Page excerpt –
# Anyone using Brembo / Seat Ibiza Cupra brakes?



## eurotekms (Feb 10, 2002)

Before I go this route, would like to see if anyone has experience with the setup.
Any info regarding fitment and rotor/pad info would be appreciated.








"This upgrade kit comprises a Pair of 305x28 disks, Caliper Carriers, Brembo 4-Pot calipers, pads, stainless braided hoses"
"Minimum wheel diameter requirement is 7"x16" ET35, 4x100 & 38mm clearance between wheel hub and spoke rear"



_Modified by eurotekms at 2:52 AM 6-14-2006_


----------



## The Green (Oct 5, 2002)

*Re: Anyone using Brembo / Seat Ibiza Cupra brakes? (eurotekms)*

i have it installed on my corrado g60 and it is a great upgrade
just bolted straight on (you do have to be carefull that your wheelsize is ok, et value has to be low enough)
Overhere in Belgium and the Netherlands almost every corrado swapped to the cupra brakes (I know my self at least 20 people who have them and are very very very happy with them)
Back in the days we could buy a full set (rotors, disks, pads, adaptor and custom braided lines) for 700euro new (payed my set even 500euro, 2000km old)


----------



## VWn00b (Mar 4, 2005)

does anyone in the US know how or where to get this setup? I've been dying for bigger brakes.


----------



## Jezztor (Nov 9, 2002)

I've driven a Cupra R and can attest to their great stopping ability. IMO not as good as the AP's but for the price difference, they are worth it.


----------



## eurotekms (Feb 10, 2002)

*Re: Anyone using Brembo / Seat Ibiza Cupra brakes? (The Green)*


_Quote, originally posted by *The Green* »_i have it installed on my corrado g60 and it is a great upgrade
just bolted straight on (you do have to be carefull that your wheelsize is ok, et value has to be low enough)

Supplied material –
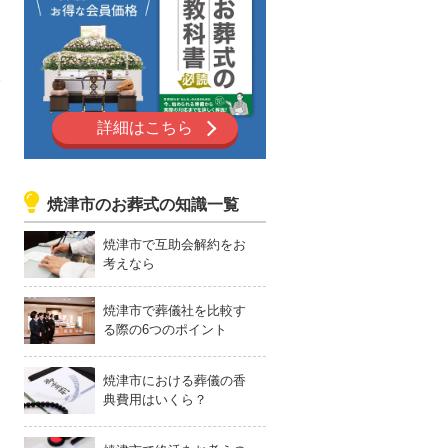
詳細はこちら
焼津市のお葬式の知識一覧
焼津市で互助会解約をお
考えなら
焼津市で葬儀社を比較す
る際の6つのポイント
焼津市における葬儀の香
典費用はいくら？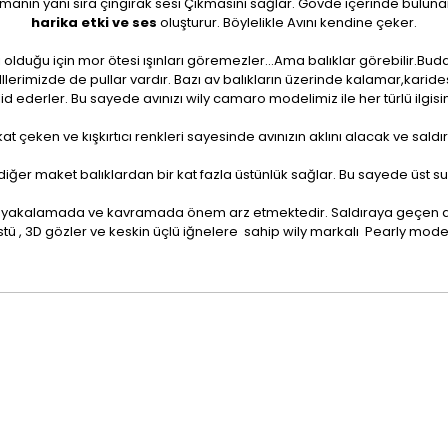
ırmanın yanı sıra çıngırak sesi Çıkmasını sağlar. Gövde içerinde bulun
harika etki ve ses
oluşturur. Böylelikle Avını kendine çeker.
ı olduğu için mor ötesi ışınları göremezler...Ama balıklar görebilir.Bu
erimizde de pullar vardır. Bazı av balıkların üzerinde kalamar,karides
lid ederler. Bu sayede avınızı wily camaro modelimiz ile her türlü ilgisini
kat çeken ve kışkırtıcı renkleri sayesinde avınızın aklını alacak ve sald
ğer maket balıklardan bir kat fazla üstünlük sağlar. Bu sayede üst sular
i avını yakalamada ve kavramada önem arz etmektedir. Saldıraya geçe
 üstü , 3D gözler ve keskin üçlü iğnelere sahip wily markalı Pearly mod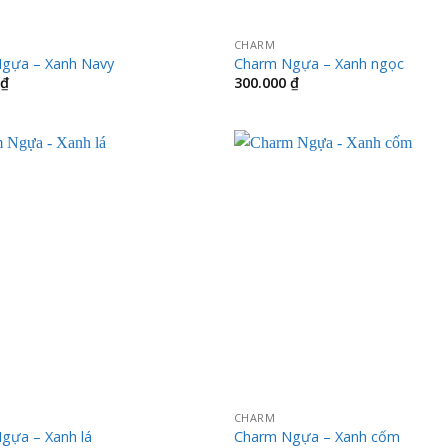
CHARM
gựa – Xanh Navy
Charm Ngựa – Xanh ngọc
₫
300.000
₫
CHARM
gựa – Xanh lá
Charm Ngựa – Xanh cốm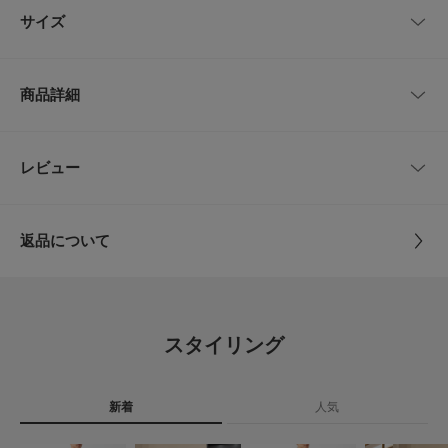
通年で活躍しやすく、デイリーコーデの足元をすっきりと見せてくれます。
サイズ
26から30までのサイズ展開で、好みのフィット感を選びやすいアイテムで
す。
サイズ
サイズ
甲幅
【adidas / アディダス】
商品詳細
アディダス(adidas)はドイツのスポーツブランド。
26
26.0cm
9cm
スポーツ用品からシューズ、スポーツウェア、ファッションアイテムなど幅
広いジャンルで製造から販売まで手掛けている人気ブランドです。
26.5
26.5cm
9cm
品番
CU26310-1170177
レビュー
とじる
【2026 Autumn/Winter】【26AW】
27
27.0cm
9cm
サイズ
26,26.5,27,27.5,28,28.5,29,30
※靴箱破損につきましては、商品に不良が無い場合に限り出荷させていただ
いております。予めご了承ください。
返品について
27.5
27.5cm
9.5cm
素材
甲 : 天然皮革
重量(片足) : 約410g
レビュー
底 : ゴム底
28
28.0cm
9.5cm
※商品画像は、光の当たり具合やパソコンなどの閲覧環境により、実際の色
味と異なって見える場合がございます。予めご了承ください。
0.0
28.5
28.5cm
9.5cm
原産国
ベトナム
※商品の色味の目安は、商品単体の画像をご参照ください。
スタイリング
29
29.0cm
9.5cm
0
▼お気に入り登録のおすすめ▼
レビュー件数：
件
カテゴリ
シューズ
スニーカー
お気に入り登録された商品は、マイページにて現在の価格情報や在庫状況の
確認が可能です。
30
新着
30.0cm
人気
10cm
★
5
(0)
タイプ
MEN
お買い物リストの管理にぜひご利用ください。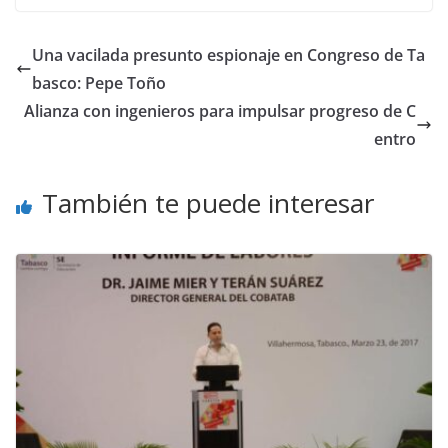
Una vacilada presunto espionaje en Congreso de Ta
basco: Pepe Toño
Alianza con ingenieros para impulsar progreso de C
entro
También te puede interesar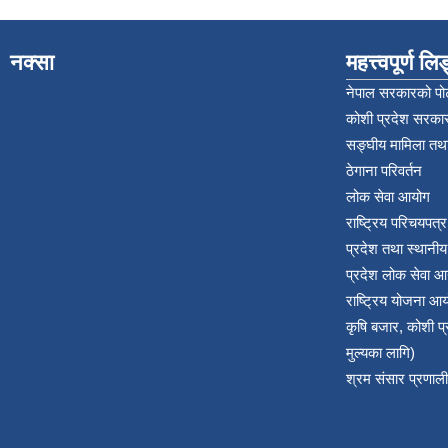
नक्सा
महत्त्वपूर्ण ल
नेपाल सरकारको पोर
कोशी प्रदेश सरकार
सङ्‍घीय मामिला तथा
ठेगाना परिवर्तन
लोक सेवा आयोग
राष्ट्रिय परिचयपत्
प्रदेश तथा स्थानी
प्रदेश लोक सेवा आ
राष्ट्रिय योजना आ
कृषि बजार, कोशी 
मुल्यका लागि)
श्रम संसार प्रणाली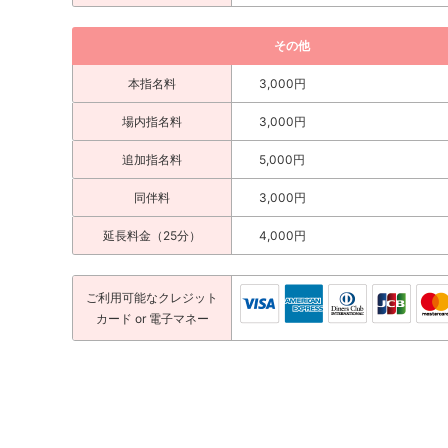
その他
本指名料
3,000円
場内指名料
3,000円
追加指名料
5,000円
同伴料
3,000円
延長料金（25分）
4,000円
ご利用可能な
クレジット
カード
or 電子マネー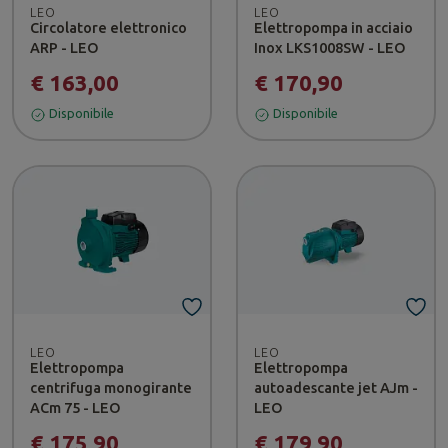
LEO
LEO
Circolatore elettronico
Elettropompa in acciaio
ARP - LEO
Inox LKS1008SW - LEO
€ 163,00
€ 170,90
Disponibile
Disponibile
LEO
LEO
Elettropompa
Elettropompa
centrifuga monogirante
autoadescante jet AJm -
ACm 75 - LEO
LEO
€ 175,90
€ 179,90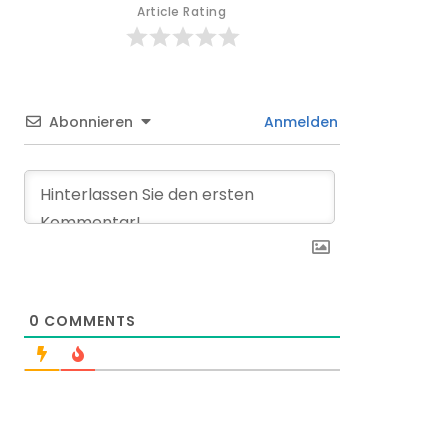
Article Rating
Abonnieren
Anmelden
0
COMMENTS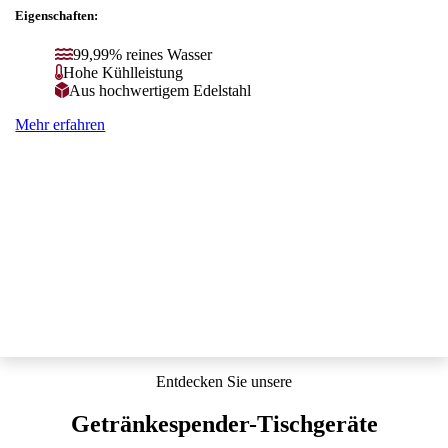
Eigenschaften:
99,99% reines Wasser
Hohe Kühlleistung
Aus hochwertigem Edelstahl
Mehr erfahren
Entdecken Sie unsere
Getränkespender-Tischgeräte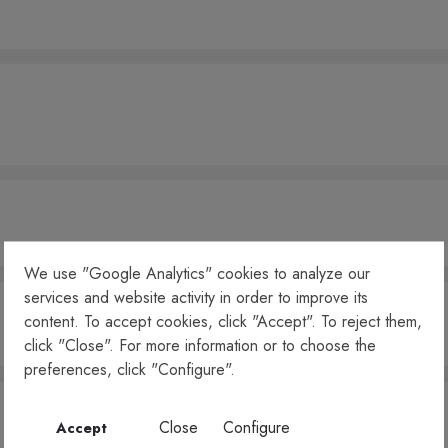
We use "Google Analytics" cookies to analyze our
services and website activity in order to improve its
content. To accept cookies, click "Accept". To reject them,
click "Close". For more information or to choose the
preferences, click "Configure".
Close
Configure
Accept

What you should do – Reproduce word for word the passage of the Cupra brakes thread that begins with the words "## The Green" and ends after "500euro, 2000km old)".

Exercise output –
## The Green (Oct 5, 2002)

*Re: Anyone using Brembo / Seat Ibiza Cupra brakes? (eurotekms)*

i have it installed on my corrado g60 and it is a great upgrade
just bolted straight on (you do have to be carefull that your wheelsize is ok, et value has to be low enough)
Overhere in Belgium and the Netherlands almost every corrado swapped to the cupra brakes (I know my self at least 20 people who have them and are very very very happy with them)
Back in the days we could buy a full set (rotors, disks, pads, adaptor and custom braided lines) for 700euro new (payed my set even 500euro, 2000km old)